I am working with Memory Mapped file in Java. I have a particular user id data stored in Avro Binary encoded format inside memory mapped file.
The memory mapped file consists of two main parts: - a header which serves as a an index into the full files contents, specifically answering questions the file as well as giving the offset into the file for each user's data. - a body followed by the data for each user in the file at the given offset.
Header
version 4 bytes
last_modified_date 8 bytes
users 4 bytes
shards 4 bytes
the shards N * 4 bytes
num_hash_index 4 bytes
num_chain_slots 4 bytes
user offset/size index num_hash_index * num_chain_slots * (8 bytes + 8 bytes + 4 bytes)
And now the header is followed by the body which is described as shown below.
Body
number of records 2 bytes how many records does this user have?
a repeated sequence of records variable size as described below
All the records follow this specification:
attribute key X bytes a string of the users key.
key delimiter 1 bytes '\0'
client id 2 bytes some client id
last modified time (in ms) 8 bytes This is the last modified time for this attribute in ms.
length of the avro binary data 2 bytes actual length of avro binary data
the binary avro data or text Y bytes Length given by the previous field.
Now I have lot of files already generated with the above format.

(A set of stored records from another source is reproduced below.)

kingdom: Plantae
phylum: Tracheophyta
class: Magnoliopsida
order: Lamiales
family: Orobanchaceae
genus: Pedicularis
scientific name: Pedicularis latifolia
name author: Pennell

I need to read this file from Java program. What is the best way to do this in Java? This is the first time I am working with Memory Mapped file so trying to understand how should I proceed on this?
FileChannel fc = new RandomAccessFile(new File("c:/tmp/file.txt"), "rw").getChannel();
Now I am not sure what I should do? Any example will help me to understand better.
This should do it. The key are the methods in DataInputStream which read and convert bytes. I suppose the endianness is suitable.
ByteBuffer buf = ByteBuffer.allocate( 9999 ); // capacity
int nRead = fc.read( buf );
InputStream is = new ByteArrayInputStream( buf.array() );
DataInputStream dis = new DataInputStream( is );
int version = dis.readInt(); // 4 bytes
long timestamp = dis.readLong(); // 8 bytes
int numUsers = dis.readInt(); // 4 bytes
And so on.
More details on the Body
There's no need to store the key delimiter ('\0') and the length of the avro data, which is expressed by the byte array's length. I'm using an int to store the short integers, just to be on the safe side (no unsigned short in Java),
public class UserAttribute {
private final String attributeKey;
private final int schemaId; // unsigned short
private final long lastModifiedDate;
private final byte[] avroBinaryData; // preceded by length: unsigned short
// constructor and getters here
}
int numberOfAttributes = dis.readShort();
List<UserAttribute> ual = new ArrayList<>( numberOfAttributes );
for( int iAttr = 0; iAttr < numberOfAttributes; ++iAttr ){
// read values for one attribute, create UserAttribute object
UserAttribute ua = new UserAttribute();
StringBuilder sb = new StringBuilder();
for(;;){
int ub = dis.readUnsignedByte(); // can this be in ISO-8859-1 > 0x80?
if( ub == 0 ) break;
sb.append( (char)ub );
}
ua.setAttributeKey( sb.toString() );
ua.setSchemaId( dis.readUnsignedShort() );
ua.setLastModifiedDate( dis.readLong() );
int loabd = dis.readUnsignedShort();
byte[] abd = new byte[loabd];
for( int ib = 0; ib < loabd; ++ib ){
abd[ib] = dis.readByte();
}
ua.setAvroBinaryData();
ual.add( ua );
}
Also, I think reading the shards should be
int numShards = dis.readInt(); // 4 bytes 1..101
int[] shards = new int[numShards];
for( il = 0; il < numShards; ++il ){
shards[il] = dis.readInt(); // N * 4 bytes Where N is the number of shards
}
Even Later Memory mapping
int read = ...;
FileChannel fc = new RandomAccessFile(file, "rw").getChannel();
ByteBuffer buffer = fc.map(FileChannel.MapMode.READ_ONLY, 0, read );
buffer.order(ByteOrder.BIG_ENDIAN);
This results in a ByteBuffer of the given length containing the file data. If the file is larger than 0x7fffffff, it must be mapped in chunks, which is possible using the same FileChannel method, i.e., map.